According to the NIF, the Trump administration's immigration policies will strip more than 2 million immigrants of work authorization. This includes federal orders to revoke student visas, stopping refugee resettlement, ending humanitarian parole and TPS for some immigrants, and shutting down CBP One, an app that streamlined the humanitarian parole process.
Milad says many in Denver's Afghan community are seeking asylum, a legal status for people fleeing persecution but who are already in the U.S. It's similar to refugee status, which is only for people applying from outside the U.S.

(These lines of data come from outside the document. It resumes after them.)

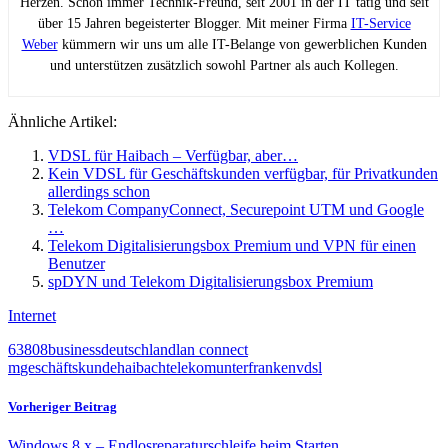
Herzen. Schon immer Technik-Freund, seit 2001 in der IT tätig und seit
über 15 Jahren begeisterter Blogger. Mit meiner Firma
IT-Service
Weber
kümmern wir uns um alle IT-Belange von gewerblichen Kunden
und unterstützen zusätzlich sowohl Partner als auch Kollegen.
Ähnliche Artikel:
VDSL für Haibach – Verfügbar, aber…
Kein VDSL für Geschäftskunden verfügbar, für Privatkunden
allerdings schon
Telekom CompanyConnect, Securepoint UTM und Google
…
Telekom Digitalisierungsbox Premium und VPN für einen
Benutzer
spDYN und Telekom Digitalisierungsbox Premium
Internet
63808
business
deutschlandlan connect
m
geschäftskunde
haibach
telekom
unterfranken
vdsl
Vorheriger Beitrag
Windows 8.x – Endlosreparaturschleife beim Starten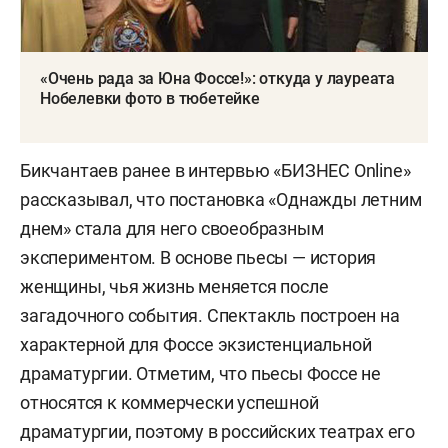
«Очень рада за Юна Фоссе!»: откуда у лауреата
Нобелевки фото в тюбетейке
Бикчантаев ранее в интервью «БИЗНЕС Online»
рассказывал, что постановка «Однажды летним
днем» стала для него своеобразным
экспериментом. В основе пьесы — история
женщины, чья жизнь меняется после
загадочного события. Спектакль построен на
характерной для Фоссе экзистенциальной
драматургии. Отметим, что пьесы Фоссе не
относятся к коммерчески успешной
драматургии, поэтому в российских театрах его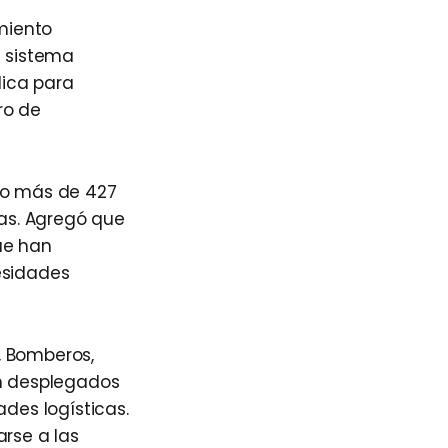
miento
l sistema
dica para
ro de
ado más de 427
as. Agregó que
ue han
esidades
, Bomberos,
on desplegados
ades logísticas.
arse a las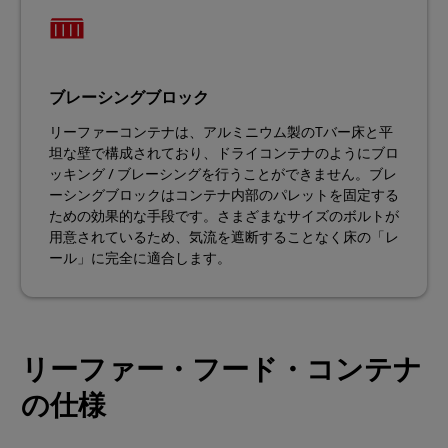
ブレーシングブロック
リーファーコンテナは、アルミニウム製のTバー床と平
坦な壁で構成されており、ドライコンテナのようにブロ
ッキング / ブレーシングを行うことができません。ブレ
ーシングブロックはコンテナ内部のパレットを固定する
ための効果的な手段です。さまざまなサイズのボルトが
用意されているため、気流を遮断することなく床の「レ
ール」に完全に適合します。
リーファー・フード・コンテナ
の仕様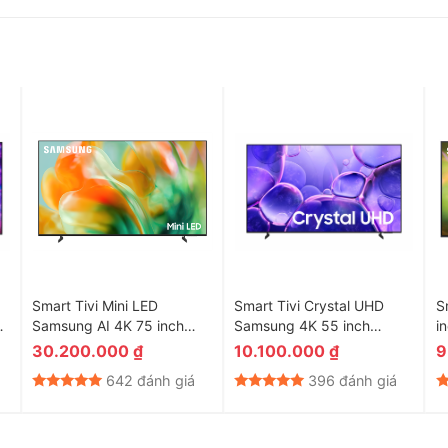
âng cấp đáng kể (16G ROM + 1.5G RAM) cho phép bạn thưởng
Smart Tivi Mini LED
Smart Tivi Crystal UHD
S
rt
Samsung AI 4K 75 inch
Samsung 4K 55 inch
i
UA75M8XHA
UA55U8550F
30.200.000
₫
10.100.000
₫
9
642 đánh giá
396 đánh giá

Immigrants can have TPS and asylum at the same time, and once TPS lapses, they'll still have asylum, which should legally protect them from deportation and give them permission to work, according to the NIF. Last year, the City of Denver helped hundreds of Venezuelans apply for asylum, which requires a five-month wait before a work permit is issued. Milad says that most of the TPS holders he knows have already applied for asylum and feel confident they'll get it or find another legal pathway to stay in the U.S.

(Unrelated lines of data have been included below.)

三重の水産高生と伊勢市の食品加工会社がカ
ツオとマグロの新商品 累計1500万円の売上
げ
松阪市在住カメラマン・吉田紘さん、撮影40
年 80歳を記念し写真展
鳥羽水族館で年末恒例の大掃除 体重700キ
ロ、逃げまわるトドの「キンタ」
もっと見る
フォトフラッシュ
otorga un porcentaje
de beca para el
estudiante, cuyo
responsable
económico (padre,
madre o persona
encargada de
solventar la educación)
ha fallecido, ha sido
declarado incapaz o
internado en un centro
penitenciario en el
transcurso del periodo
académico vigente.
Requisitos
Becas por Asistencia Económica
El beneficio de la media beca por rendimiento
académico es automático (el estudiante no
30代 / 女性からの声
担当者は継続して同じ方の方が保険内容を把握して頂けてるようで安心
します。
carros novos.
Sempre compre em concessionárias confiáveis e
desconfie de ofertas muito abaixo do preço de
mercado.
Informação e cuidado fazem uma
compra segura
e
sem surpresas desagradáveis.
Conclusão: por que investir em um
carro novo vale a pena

"With whomever I talk, they're confident that they'll get their asylum," Milad says. "They realize that they should be looking for legal support. ...They're confident that one way or another, they can stay in the country legally."
Trump's Broad, Shameless Attack on Immigration
The Trump administration's attacks on immigration into the U.S. quickly became broad and callous. An entire family, including a small child, was arrested by Immigration and Customs Enforcement (ICE) at a Denver court on Thursday, May 29, despite a judge delaying their deportation orders just moments before. Immigrant activist Jeanette Vizguerra was arrested outside her workplace in March despite her national profile.Trump's crackdown on immigration is nationwide. When Kilmar Abrego Garcia, a Maryland resident, was wrongfully detained and sent to El Salvador in March, it caused national outrage over what was seen as illegal deportation because he had permission to stay in the country. In April, Wisconsin Judge Hannah Dugan was arrested for hiding an immigrant from ICE in her jury room, according to federal authorities, but video of Dugan's actions that day have been used to defend her from wrongdoing.
Three large ICE raids have hit different parts of Colorado, with reports of ICE agents throwing flash and smoke grenades as they burst into people's homes and detained immigrants who showed their asylum paperwork. Upwards of 1,400 immigrants are imprisoned in the ICE detention center in Aurora, according to Congressman Jason Crow.
Refugee admissions in the U.S. stopped in February and have not yet fully resumed due to an executive order Trump signed on his first day in office. The same order forced the Rocky Mountain Immigrant Advocacy Network (RMIAN) to stop offering free legal aid at detention centers and courts; in late February, RMIAN was able to resume its free legal services for children. Nonprofits that helped immigrants during the past two years are losing millions in federal funding, and despite an increased demand in services for immigrants, they expect to lose more in the coming years.
Milad says that for now, the Afghans in Denver are trying to support themselves. What they need for other communities, he says, is help flipping the narrative that Afghanistan is safe enough for their return.
"Afghans need advocacy and more support," Milad says. "The situation is not ideal for the people to return back to Afghanistan."